Here’s a quick summary of telehealth news over the last four weeks.
1. CTN and AT&T Telehealth Network Expansion – The University of California’s California Telehealth Network (CTN) has a AT&T a contract to expand telehealth services in the state. Funding for the project comes for the FCC’s Rural Health Care Pilot Program. The project will see the CTN will working with AT&T to construct a statewide network connecting smaller regional hospitals and clinics to larger hospitals, giving rural residents access to more specialists and experts.
2. PricewaterhouseCoopers’s New HealthCast Report – According to a PricewaterhouseCoopers report, health care reform in the United States will results in a widespread effort to keep people well, out of the hospital and more engaged in managing their own health. The report suggests that lesser known provisions of the U.S. Health Reform package put increased emphasis on disease prevention, positive health outcomes and better coordination of care. Additionally, the report suggests the package emphasizes comparative effectiveness research, including more personalized medicine, which paves the way for more individualized care in a more patient-focused health system. According to the report, mass customization of health care services will be enabled by technology including smart phones, EMR databases, home health monitoring, telehealth, as well as wireless communication, social media and other Internet innovations.
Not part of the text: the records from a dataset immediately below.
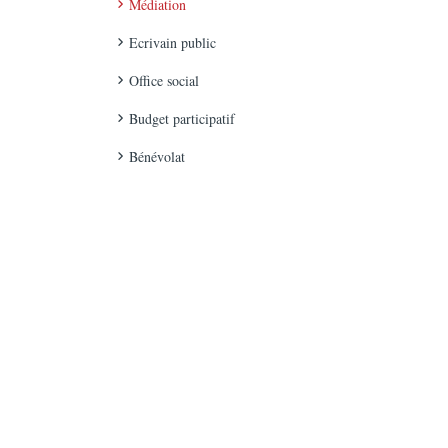
Médiation
Ecrivain public
Office social
Budget participatif
Bénévolat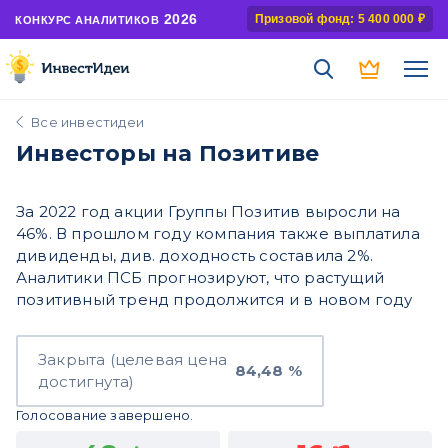
2026
Призовой фонд: 5 400 000 ₽
КОНКУРС АНАЛИТИКОВ
Все инвестидеи
Инвесторы на Позитиве
За 2022 год акции Группы Позитив выросли на
46%. В прошлом году компания также выплатила
дивиденды, див. доходность составила 2%.
Аналитики ПСБ прогнозируют, что растущий
позитивный тренд продолжится и в новом году
Закрыта (целевая цена
84,48 %
достигнута)
Голосование завершено.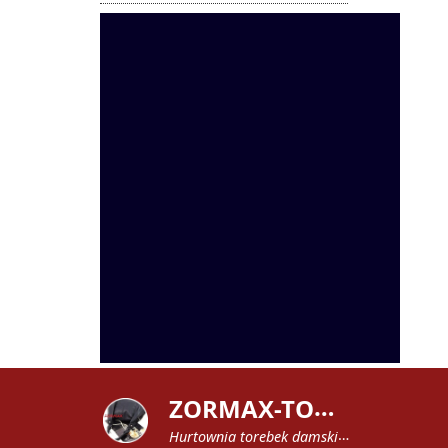
Z
ORMAX-TOREBKI
Hurtownia torebek damskich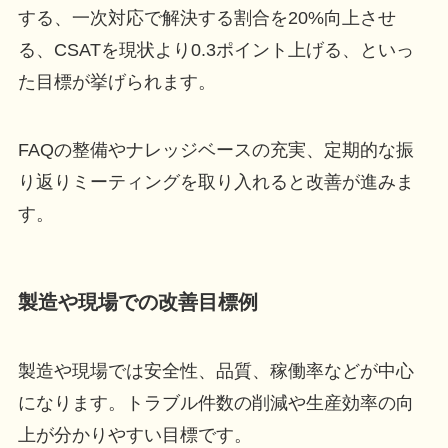
する、一次対応で解決する割合を20%向上させ
る、CSATを現状より0.3ポイント上げる、といっ
た目標が挙げられます。
FAQの整備やナレッジベースの充実、定期的な振
り返りミーティングを取り入れると改善が進みま
す。
製造や現場での改善目標例
製造や現場では安全性、品質、稼働率などが中心
になります。トラブル件数の削減や生産効率の向
上が分かりやすい目標です。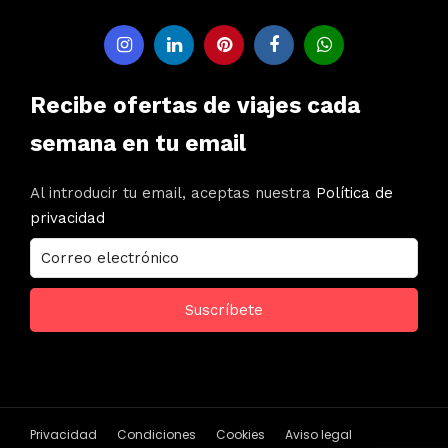
Recibe ofertas de viajes cada
semana en tu email
Al introducir tu email, aceptas nuestra
Política de
privacidad
Privacidad
Condiciones
Cookies
Aviso legal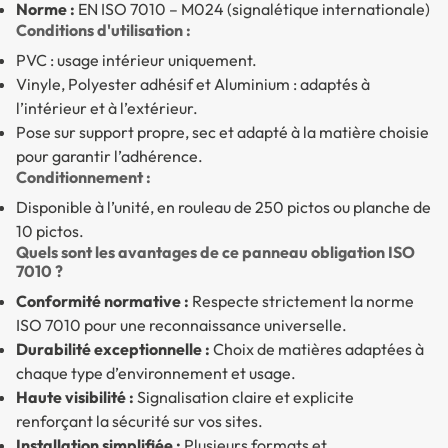
Norme :
EN ISO 7010 – M024 (signalétique internationale)
Conditions d'utilisation :
PVC : usage intérieur uniquement.
Vinyle, Polyester adhésif et Aluminium : adaptés à
l’intérieur et à l’extérieur.
Pose sur support propre, sec et adapté à la matière choisie
pour garantir l’adhérence.
Conditionnement :
Disponible à l’unité, en rouleau de 250 pictos ou planche de
10 pictos.
Quels sont les avantages de ce panneau obligation ISO
7010 ?
Conformité normative :
Respecte strictement la norme
ISO 7010 pour une reconnaissance universelle.
Durabilité exceptionnelle :
Choix de matières adaptées à
chaque type d’environnement et usage.
Haute visibilité :
Signalisation claire et explicite
renforçant la sécurité sur vos sites.
Installation simplifiée :
Plusieurs formats et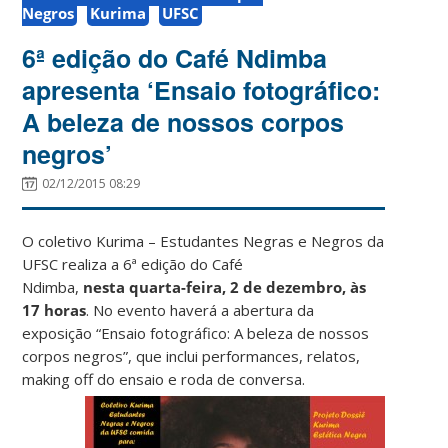
Negros
Kurima
UFSC
6ª edição do Café Ndimba
apresenta ‘Ensaio fotográfico:
A beleza de nossos corpos
negros’
02/12/2015 08:29
O coletivo Kurima – Estudantes Negras e Negros da
UFSC realiza a 6ª edição do Café
Ndimba,
nesta
quarta-feira, 2 de dezembro, às
17 horas
. No evento haverá a abertura da
exposição “Ensaio fotográfico: A beleza de nossos
corpos negros”, que inclui performances, relatos,
making off do ensaio e roda de conversa.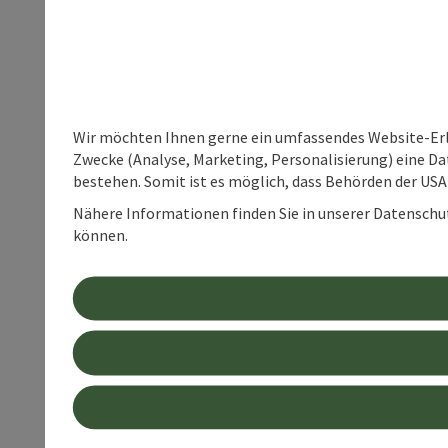
Wir möchten Ihnen gerne ein umfassendes Website-Erle
Zwecke (Analyse, Marketing, Personalisierung) eine Dat
bestehen. Somit ist es möglich, dass Behörden der U
Nähere Informationen finden Sie in unserer Datenschutz
können.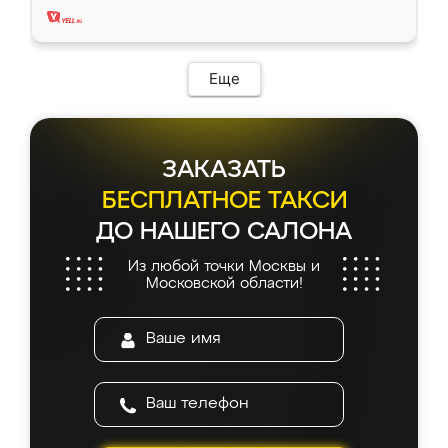
Еще
ЗАКАЗАТЬ
БЕСПЛАТНОЕ ТАКСИ
ДО НАШЕГО САЛОНА
Из любой точки Москвы и
Московской области!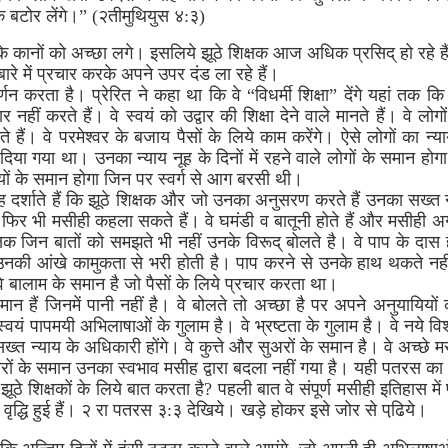
क बटोर लेंगे।” (२तीमुथियुस ४:३)
े कानों को अच्छा लगे। इसलिये झूठे शिक्षक आज अधिक प्रसिद् हो रहे हैं।
 बारे में प्रचार करके अपने उपर दंड ला रहे हैं।
्णन करता है। प्रेरित ने कहा था कि वे “विधर्मी शिक्षा” देंगे यहां तक क
नहीं करते हैं। वे स्वयं को उद्वार की शिक्षा देने वाले मानते हैं। वे लोगो
ं। वे परमेश्वर के बजाय पैसों के लिये काम करेंगे। ऐसे लोगों का न्य
ल” दिया गया था। उनका न्याय नूह के दिनों में रहने वाले लोगों के समान ह
ों के समान होगा जिन पर स्वर्ग से आग बरसी थी।
ह दर्शाते हैं कि झूठे शिक्षक और जो उनका अनुसरण करते हैं उनका सख्त न्य
 फिर भी मसीही कहला सकते हैं। वे घमंडी व बातूनी होते हैं और मसीही अग
्षक जिन बातों को समझते भी नहीं उनके विरूद् बोलते है। वे पाप के दास है
 उनकी आंखे कामुकता से भरी होती है। पाप करने से उनके हाथ थकते नहीं।
 बालाम के समान है जो पैसों के लिये प्रचार करता था।
 समान हैं जिनमें पानी नहीं है। वे बोलते तो अच्छा है पर अपने अनुयायियों
स्वयं पापमयी अभिलाषाओं के गुलाम है। वे भ्रष्टता के गुलाम है। वे नये वि
 न्याय के अधिकारी होंगे। वे कुत्ते और सुअरों के समान है। वे अच्छे मस
र सुअरों के समान उनका स्वभाव मसीह द्वारा बदला नहीं गया है। यही पतरस का
 झूठे शिक्षकों के लिये बात करता है? पहली बात वे संपूर्ण मसीही इतिहास मे
वृद्धि हुई हैं। २ रा पतरस ३:३ देखिये। खड़े होकर इसे जोर से पढि़ये।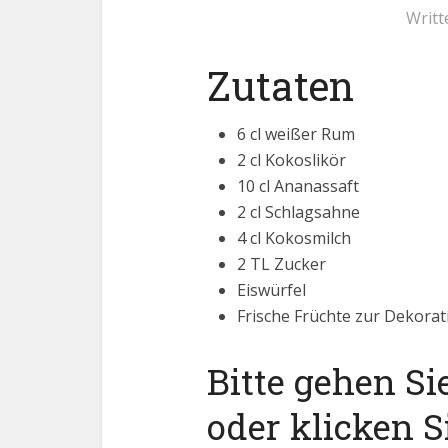
Writt
Zutaten
6 cl weißer Rum
2 cl Kokoslikör
10 cl Ananassaft
2 cl Schlagsahne
4 cl Kokosmilch
2 TL Zucker
Eiswürfel
Frische Früchte zur Dekorati
Bitte gehen Si
oder klicken S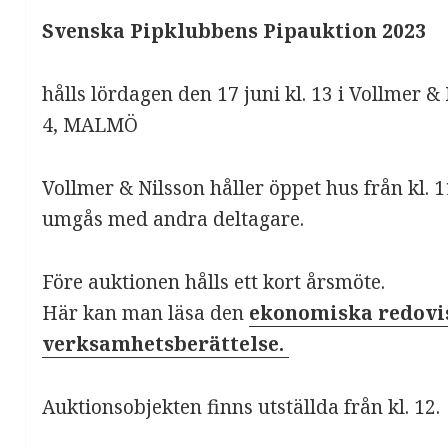
Svenska Pipklubbens Pipauktion 2023
hålls lördagen den 17 juni kl. 13 i Vollmer 
4, MALMÖ
Vollmer & Nilsson håller öppet hus från kl.
umgås med andra deltagare.
Före auktionen hålls ett kort årsmöte.
Här kan man läsa den
ekonomiska redovi
verksamhetsberättelse.
Auktionsobjekten finns utställda från kl. 12.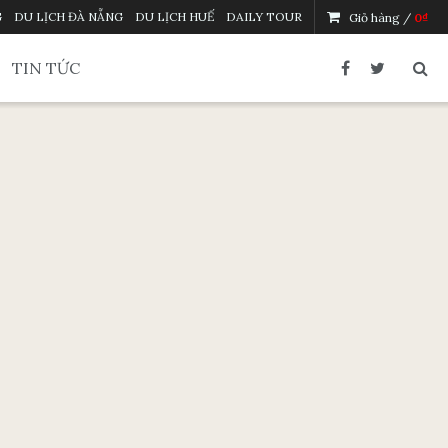
G
DU LỊCH ĐÀ NẴNG
DU LỊCH HUẾ
DAILY TOUR
Giỏ hàng /
0
₫
TIN TỨC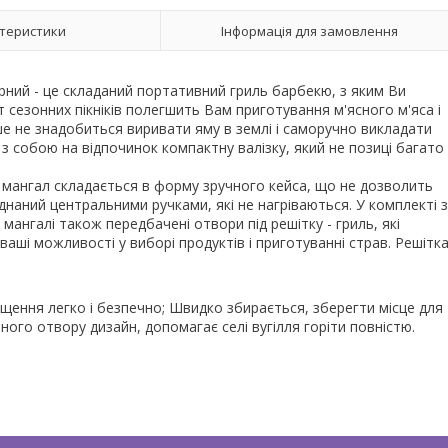
теристики
Інформація для замовлення
орний - це складаний портативний гриль барбекю, з яким Ви
 сезонних пікніків полегшить Вам приготування м'ясного м'яса і
ше не знадобиться виривати яму в землі і саморучно викладати
 собою на відпочинок компактну валізку, який не позиці багато
ам мангал складається в форму зручного кейса, що не дозволить
наний центральними ручками, які не нагріваються. У комплекті з
мангалі також передбачені отвори під решітку - гриль, які
аші можливості у виборі продуктів і приготуванні страв. Решітка
ення легко і безпечно; Швидко збирається, зберегти місце для
ного отвору дизайн, допомагає селі вугілля горіти повністю.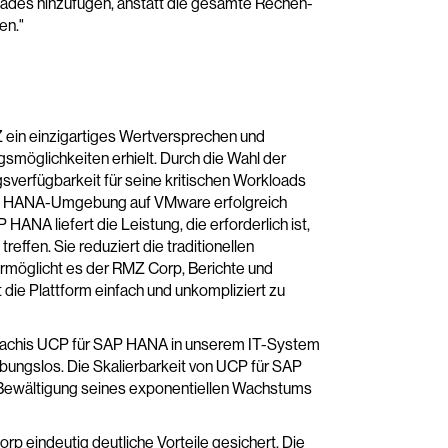
Blades hinzufügen, anstatt die gesamte Rechen-
en."
 ein einzigartiges Wertversprechen und
möglichkeiten erhielt. Durch die Wahl der
verfügbarkeit für seine kritischen Workloads
SAP HANA-Umgebung auf VMware erfolgreich
ANA liefert die Leistung, die erforderlich ist,
effen. Sie reduziert die traditionellen
rmöglicht es der RMZ Corp, Berichte und
t die Plattform einfach und unkompliziert zu
Hitachis UCP für SAP HANA in unserem IT-System
bungslos. Die Skalierbarkeit von UCP für SAP
 Bewältigung seines exponentiellen Wachstums
rp eindeutig deutliche Vorteile gesichert. Die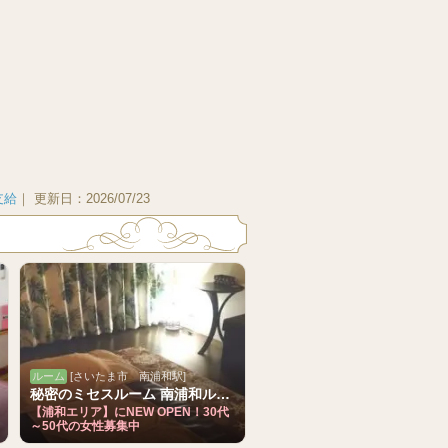
支給
｜
更新日：
2026/07/23
ルーム
[さいたま市 南浦和駅]
秘密のミセスルーム 南浦和ルーム
【浦和エリア】にNEW OPEN！30代
～50代の女性募集中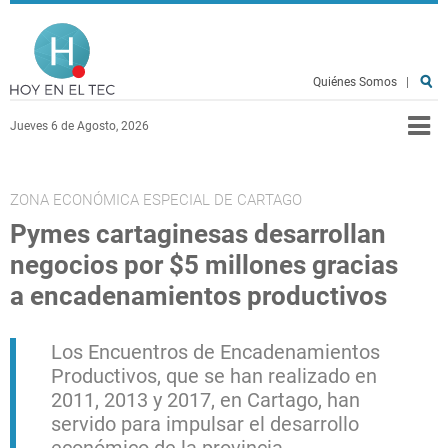
Pasar al contenido principal
Hoy en el TEC
Quiénes Somos
|
Jueves 6 de Agosto, 2026
ZONA ECONÓMICA ESPECIAL DE CARTAGO
Pymes cartaginesas desarrollan
negocios por $5 millones gracias
a encadenamientos productivos
Los Encuentros de Encadenamientos
Productivos, que se han realizado en
2011, 2013 y 2017, en Cartago, han
servido para impulsar el desarrollo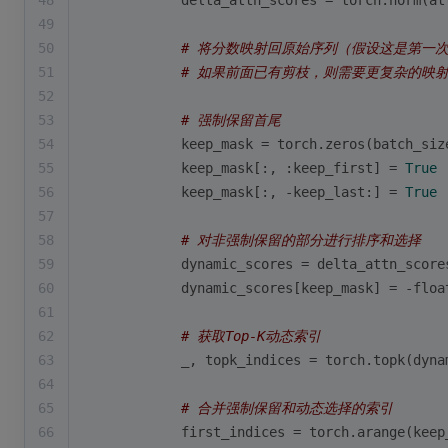
48
            delta_attn_scores = torch.norm(at
49
50
# 将分数映射回原始序列（假设这是第一次剪枝，a
51
# 如果前面已有剪枝，则需要更复杂的映射
52
53
# 强制保留首尾
54
            keep_mask = torch.zeros(batch_siz
55
            keep_mask[:, :keep_first] = 
True
56
            keep_mask[:, -keep_last:] = 
True
57
58
# 对非强制保留的部分进行排序和选择
59
            dynamic_scores = delta_attn_score
60
            dynamic_scores[keep_mask] = -
floa
61
62
# 获取Top-K动态索引
63
            _, topk_indices = torch.topk(dyna
64
65
# 合并强制保留和动态选择的索引
66
            first_indices = torch.arange(keep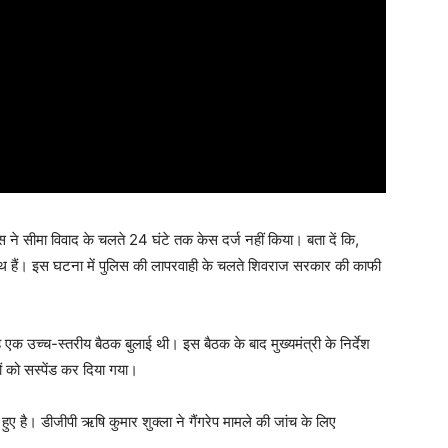
े सीमा विवाद के चलते 24 घंटे तक केस दर्ज नहीं किया। बता दें कि,
पदस्थ हैं। इस घटना में पुलिस की लापरवाही के चलते शिवराज सरकार की काफी
ह एक उच्च-स्तरीय बैठक बुलाई थी। इस बैठक के बाद मुख्यमंत्री के निर्देश
ों को सस्पेंड कर दिया गया।
 है। डीजीपी ऋषि कुमार शुक्ला ने गैंगरेप मामले की जांच के लिए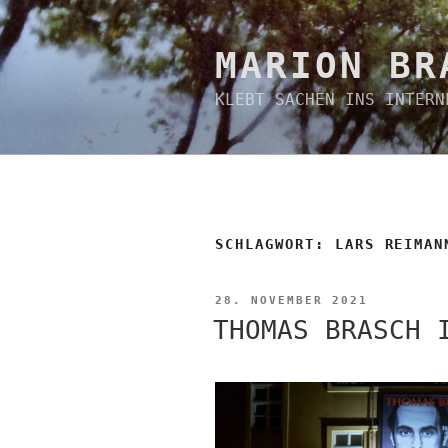
Zum
Inhalt
springen
MARION BR
KLEBT SACHEN INS INTERN
SCHLAGWORT:
LARS REIMAN
VERÖFFENTLICHT
28. NOVEMBER 2021
AM
THOMAS BRASCH 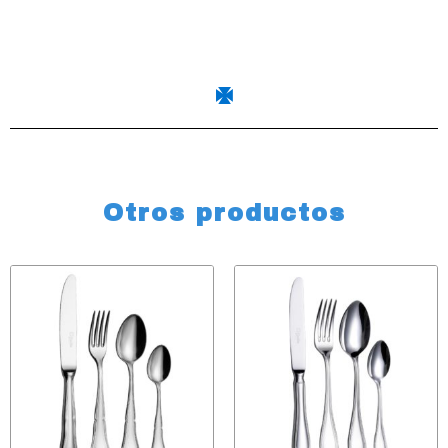
Otros productos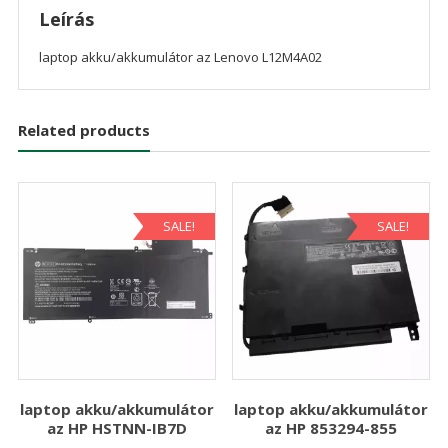
Leírás
laptop akku/akkumulátor az Lenovo L12M4A02
Related products
SALE!
SALE!
laptop akku/akkumulátor
laptop akku/akkumulátor
az HP HSTNN-IB7D
az HP 853294-855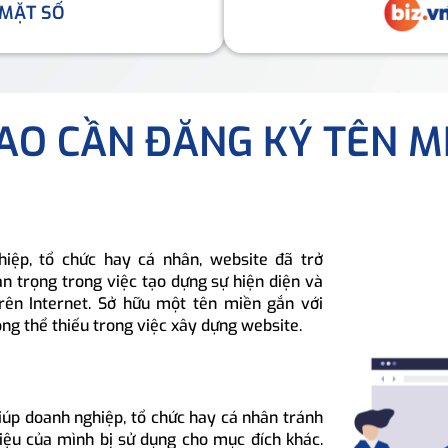
 MẶT SỐ
SAO CẦN ĐĂNG KÝ TÊN M
hiệp, tổ chức hay cá nhân, website đã trở
n trọng trong việc tạo dựng sự hiện diện và
rên Internet. Sở hữu một tên miền gắn với
ông thể thiếu trong việc xây dựng website.
iúp doanh nghiệp, tổ chức hay cá nhân tránh
hiệu của mình bị sử dụng cho mục đích khác.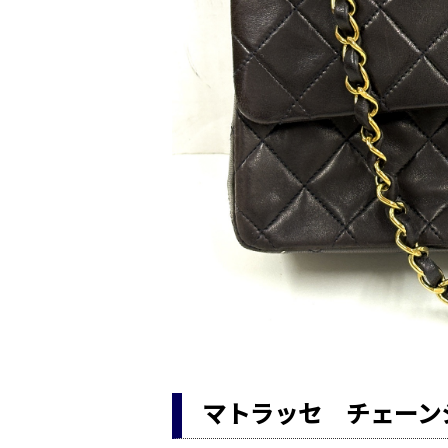
マトラッセ チェーン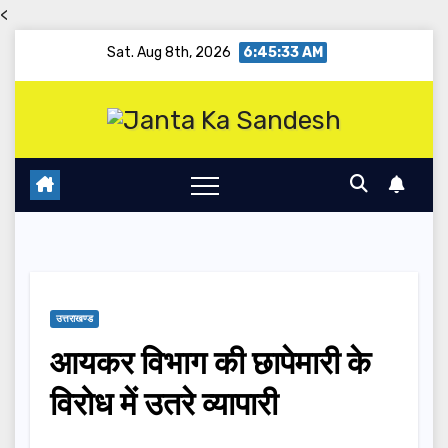
<
Skip
Sat. Aug 8th, 2026
6:45:34 AM
to
content
उत्तराखण्ड
आयकर विभाग की छापेमारी के
विरोध में उतरे व्यापारी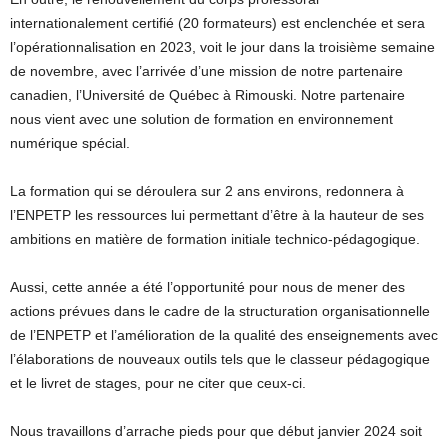
internationalement certifié (20 formateurs) est enclenchée et sera
l’opérationnalisation en 2023, voit le jour dans la troisième semaine
de novembre, avec l’arrivée d’une mission de notre partenaire
canadien, l’Université de Québec à Rimouski. Notre partenaire
nous vient avec une solution de formation en environnement
numérique spécial.
La formation qui se déroulera sur 2 ans environs, redonnera à
l’ENPETP les ressources lui permettant d’être à la hauteur de ses
ambitions en matière de formation initiale technico-pédagogique.
Aussi, cette année a été l’opportunité pour nous de mener des
actions prévues dans le cadre de la structuration organisationnelle
de l’ENPETP et l’amélioration de la qualité des enseignements avec
l’élaborations de nouveaux outils tels que le classeur pédagogique
et le livret de stages, pour ne citer que ceux-ci.
Nous travaillons d’arrache pieds pour que début janvier 2024 soit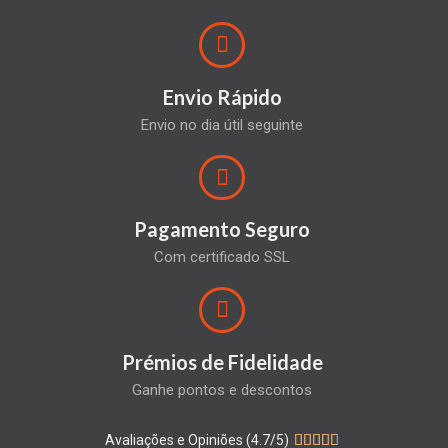
Envio Rápido
Envio no dia útil seguinte
Pagamento Seguro
Com certificado SSL
Prémios de Fidelidade
Ganhe pontos e descontos
Avaliações e Opiniões (4.7/5)




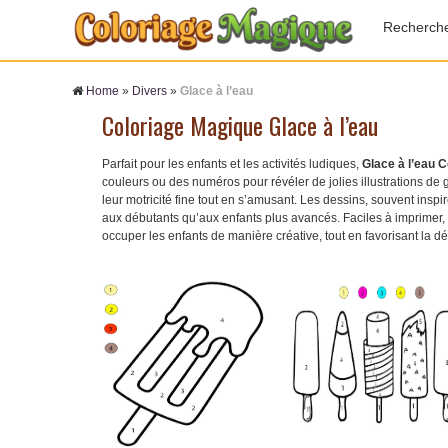
Recherch
Home
»
Divers
»
Glace à l’eau
Coloriage Magique Glace à l’eau
Parfait pour les enfants et les activités ludiques,
Glace à l’eau 
couleurs ou des numéros pour révéler de jolies illustrations de g
leur motricité fine tout en s’amusant. Les dessins, souvent insp
aux débutants qu’aux enfants plus avancés. Faciles à imprimer, i
occuper les enfants de manière créative, tout en favorisant la déte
3. Review of TeleStroke System in Kearney, Nebraska – The telestroke program in Nebraska uses a high-quality video and audio system to evaluate possible stroke patients in outlying hospitals. Typically, when patients suffer stroke, they have a limited time to receive clot-busting drugs, such as tPA. In this case, a physician only has three hours to make an intervention. Once a stroke patient is brought into an outlying hospital, the on-call neurologist in the system is available to evaluate the patient through telestroke.